Step 5: Bike Storage
I installed some bike hooks in our building for us and our neighbors to keep our commuter bikes but I didn't feel comfortable leaving my nice, new road bike down in the common area as we'd had some problems with theft. In our space constrained abode, I decided to add a regular bike hook (see detail shot) to my IKEA expedit unit (are you noticing a trend) using a few heavy duty command grips on the back. Note: these are the type that are sticky on both sides, not the version that acts like velcro. My bike was safely tucked out of the way and was easy to take out for a ride and put back.
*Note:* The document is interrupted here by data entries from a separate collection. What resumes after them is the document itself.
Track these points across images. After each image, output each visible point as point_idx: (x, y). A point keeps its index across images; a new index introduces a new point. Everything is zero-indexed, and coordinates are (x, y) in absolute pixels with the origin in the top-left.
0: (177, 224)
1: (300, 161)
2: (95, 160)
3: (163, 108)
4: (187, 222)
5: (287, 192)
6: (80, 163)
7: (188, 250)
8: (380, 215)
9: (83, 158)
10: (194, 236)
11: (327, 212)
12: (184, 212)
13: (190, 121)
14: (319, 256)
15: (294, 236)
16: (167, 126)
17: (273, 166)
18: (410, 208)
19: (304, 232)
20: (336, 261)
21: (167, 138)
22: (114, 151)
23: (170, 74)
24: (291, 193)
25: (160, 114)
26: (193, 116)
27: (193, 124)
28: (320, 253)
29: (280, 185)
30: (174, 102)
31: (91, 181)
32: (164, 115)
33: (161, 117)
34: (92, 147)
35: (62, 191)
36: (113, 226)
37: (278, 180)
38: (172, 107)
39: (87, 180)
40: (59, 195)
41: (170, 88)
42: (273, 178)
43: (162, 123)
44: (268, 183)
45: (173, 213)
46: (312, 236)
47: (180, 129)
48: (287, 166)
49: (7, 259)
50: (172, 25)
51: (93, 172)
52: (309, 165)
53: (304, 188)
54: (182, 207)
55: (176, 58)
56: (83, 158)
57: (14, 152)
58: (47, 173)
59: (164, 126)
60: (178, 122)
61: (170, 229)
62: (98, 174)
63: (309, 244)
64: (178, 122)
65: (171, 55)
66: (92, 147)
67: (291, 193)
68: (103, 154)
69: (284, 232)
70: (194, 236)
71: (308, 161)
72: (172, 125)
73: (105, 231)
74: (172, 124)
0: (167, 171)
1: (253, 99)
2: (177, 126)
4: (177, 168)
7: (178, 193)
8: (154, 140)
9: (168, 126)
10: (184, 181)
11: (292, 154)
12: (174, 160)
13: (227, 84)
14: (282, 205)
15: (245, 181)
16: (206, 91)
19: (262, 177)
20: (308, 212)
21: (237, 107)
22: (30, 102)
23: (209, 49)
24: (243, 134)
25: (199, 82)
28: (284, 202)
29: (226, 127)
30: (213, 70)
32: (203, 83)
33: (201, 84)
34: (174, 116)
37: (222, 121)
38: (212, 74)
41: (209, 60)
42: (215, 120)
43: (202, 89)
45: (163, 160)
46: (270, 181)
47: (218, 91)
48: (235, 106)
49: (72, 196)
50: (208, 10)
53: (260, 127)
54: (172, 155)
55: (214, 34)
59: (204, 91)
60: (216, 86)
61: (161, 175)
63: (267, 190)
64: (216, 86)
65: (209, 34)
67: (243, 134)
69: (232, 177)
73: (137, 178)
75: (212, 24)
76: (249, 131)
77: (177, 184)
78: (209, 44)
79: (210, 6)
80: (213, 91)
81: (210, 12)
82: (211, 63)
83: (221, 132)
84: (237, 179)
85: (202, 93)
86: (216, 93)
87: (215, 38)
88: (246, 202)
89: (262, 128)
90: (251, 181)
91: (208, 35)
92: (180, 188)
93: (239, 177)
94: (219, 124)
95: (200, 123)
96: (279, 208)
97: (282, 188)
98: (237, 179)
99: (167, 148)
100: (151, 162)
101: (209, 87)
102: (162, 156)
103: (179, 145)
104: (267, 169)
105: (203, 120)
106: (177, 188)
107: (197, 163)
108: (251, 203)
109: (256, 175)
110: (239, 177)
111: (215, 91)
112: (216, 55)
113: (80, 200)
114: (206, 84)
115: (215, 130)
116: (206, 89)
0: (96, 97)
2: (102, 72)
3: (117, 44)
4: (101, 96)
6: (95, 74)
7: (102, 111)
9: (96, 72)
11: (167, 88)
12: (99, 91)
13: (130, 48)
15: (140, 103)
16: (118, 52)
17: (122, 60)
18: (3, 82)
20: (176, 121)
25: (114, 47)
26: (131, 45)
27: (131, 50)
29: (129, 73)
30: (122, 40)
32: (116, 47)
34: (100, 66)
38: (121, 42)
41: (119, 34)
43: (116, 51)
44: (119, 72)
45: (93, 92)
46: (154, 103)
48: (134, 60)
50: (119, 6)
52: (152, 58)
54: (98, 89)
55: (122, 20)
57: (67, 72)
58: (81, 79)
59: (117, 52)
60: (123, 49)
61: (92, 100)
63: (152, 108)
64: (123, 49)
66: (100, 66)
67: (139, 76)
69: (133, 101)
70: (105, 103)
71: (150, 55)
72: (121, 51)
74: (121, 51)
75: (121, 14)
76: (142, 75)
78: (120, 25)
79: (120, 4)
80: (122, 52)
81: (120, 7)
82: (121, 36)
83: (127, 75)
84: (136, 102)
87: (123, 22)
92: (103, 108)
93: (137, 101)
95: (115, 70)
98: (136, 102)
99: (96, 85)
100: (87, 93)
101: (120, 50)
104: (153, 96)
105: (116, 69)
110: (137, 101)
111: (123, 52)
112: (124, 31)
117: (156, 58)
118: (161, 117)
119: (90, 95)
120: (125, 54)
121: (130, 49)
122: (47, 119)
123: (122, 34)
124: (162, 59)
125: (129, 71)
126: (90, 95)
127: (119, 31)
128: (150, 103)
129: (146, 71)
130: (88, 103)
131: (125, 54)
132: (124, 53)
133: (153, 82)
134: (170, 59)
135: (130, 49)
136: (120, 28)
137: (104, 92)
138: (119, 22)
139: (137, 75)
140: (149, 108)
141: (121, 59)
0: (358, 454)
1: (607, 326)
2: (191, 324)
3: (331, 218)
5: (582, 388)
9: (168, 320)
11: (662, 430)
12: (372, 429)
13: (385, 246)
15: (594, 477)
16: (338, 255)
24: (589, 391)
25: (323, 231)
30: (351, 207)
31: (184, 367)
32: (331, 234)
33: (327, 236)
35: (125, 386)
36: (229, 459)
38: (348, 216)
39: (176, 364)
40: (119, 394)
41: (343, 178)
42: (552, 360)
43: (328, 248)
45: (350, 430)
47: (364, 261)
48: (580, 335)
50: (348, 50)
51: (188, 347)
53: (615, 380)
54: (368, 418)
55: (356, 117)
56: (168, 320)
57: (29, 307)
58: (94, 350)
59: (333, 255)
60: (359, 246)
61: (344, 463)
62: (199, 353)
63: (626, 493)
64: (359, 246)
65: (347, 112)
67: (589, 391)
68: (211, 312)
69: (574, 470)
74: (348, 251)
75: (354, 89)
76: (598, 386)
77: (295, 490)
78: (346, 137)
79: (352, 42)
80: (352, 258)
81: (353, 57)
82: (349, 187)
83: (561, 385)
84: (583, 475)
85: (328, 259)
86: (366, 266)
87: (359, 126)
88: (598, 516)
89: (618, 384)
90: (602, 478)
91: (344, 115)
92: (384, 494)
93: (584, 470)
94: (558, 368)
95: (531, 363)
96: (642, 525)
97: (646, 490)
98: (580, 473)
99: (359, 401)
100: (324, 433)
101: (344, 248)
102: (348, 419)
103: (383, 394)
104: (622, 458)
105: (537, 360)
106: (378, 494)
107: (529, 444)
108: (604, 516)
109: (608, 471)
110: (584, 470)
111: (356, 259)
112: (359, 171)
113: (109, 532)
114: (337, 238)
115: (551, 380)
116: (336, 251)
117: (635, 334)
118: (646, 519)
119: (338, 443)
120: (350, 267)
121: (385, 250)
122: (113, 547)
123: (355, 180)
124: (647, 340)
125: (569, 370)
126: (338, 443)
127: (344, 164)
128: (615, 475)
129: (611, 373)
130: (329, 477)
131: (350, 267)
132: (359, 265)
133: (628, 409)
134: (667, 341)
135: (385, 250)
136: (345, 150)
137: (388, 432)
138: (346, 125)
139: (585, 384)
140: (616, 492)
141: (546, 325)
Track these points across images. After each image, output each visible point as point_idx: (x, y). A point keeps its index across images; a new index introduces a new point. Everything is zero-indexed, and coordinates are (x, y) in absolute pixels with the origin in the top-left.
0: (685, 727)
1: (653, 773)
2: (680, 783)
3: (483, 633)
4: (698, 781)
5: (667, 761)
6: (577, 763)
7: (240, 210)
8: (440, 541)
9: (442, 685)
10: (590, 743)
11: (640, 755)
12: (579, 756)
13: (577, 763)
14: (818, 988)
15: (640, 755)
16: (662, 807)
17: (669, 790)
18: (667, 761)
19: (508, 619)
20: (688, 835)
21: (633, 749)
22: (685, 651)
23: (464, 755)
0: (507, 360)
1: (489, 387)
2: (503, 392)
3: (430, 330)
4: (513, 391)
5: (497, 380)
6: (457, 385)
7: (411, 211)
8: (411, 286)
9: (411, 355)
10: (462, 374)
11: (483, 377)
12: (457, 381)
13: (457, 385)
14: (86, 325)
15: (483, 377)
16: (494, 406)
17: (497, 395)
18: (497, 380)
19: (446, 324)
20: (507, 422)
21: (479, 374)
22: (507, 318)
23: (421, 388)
Updated as a response to some of the comments: I made sure the weight of the bike was still mostly on the bottom wheel and not the hook itself, as you can see in the photo. You can do this by setting the bike next to the unit you're planning to add the hook to and marking with tape or a pencil line where the top wheel naturally touches the vertical surface where the hook will be mounted while the bottom wheel is resting on the ground. From there, line up the bike hook so the natural resting place is the same for where the hook is placed and you should be set!
Step 6: Organizing Workout Clothes
This one is tucked into a closet but shows how to make better use when you are space constrained. My husband and I shared one closet that was the size of a single, standard door. To maximize this space, I installed a simple horizontal shelf using scrap plywood from other projects (and believe me, this was functional and sturdy but not aesthetically pleasing since I knew no one, not even us, would see this) to make vertical supports and a horizontal shelf. I then found simple rubbermaid bins to keep my athletic clothes organized and out-of-the-way below our hanging clothes and above the laundry basket.
Awful photo, but awfully useful idea. (Sorry for that :-P)
Step 7: Espresso Island
Without enough counter space in our kitchen, I looked to other solutions for important appliances that we wanted to use often. I ended up making 'Espresso Island' using a prefab sideboard. This had room for the espresso machine, our stacked, colorful cups, and little wire racks that had room for the beans and other accessories. The bottom shelves also had a mini wine rack and room for other kitchen appliances. Pretty handy addition to our kitchen. We also really liked that it allowed for more vertical storage without feeling massive in the kitchen.
Step 8: Additional Kitchen Storage
This IKEA bookcase has taken on many purposes and fit nicely next to the refrigerator in our kitchen. A simple milk crate fit inside to collect recycling and we used the other shelves for cookbooks, our reusable grocery bags, and other helpful kitchen supplies. Nice to have a place to store these things to keep them from being left out in the open.
Step 9: CNC* Milled Chair With Storage
I made a set of a dozen chairs in three different shapes. The inside is open with room for simple storage. We often kept our baseball gloves in here since they were an awkward shape for many other places.
*CNC stands for computer numerical control for those who are just learning :-)
What other great things have you done to make use of a great space with less-than-awesome storage?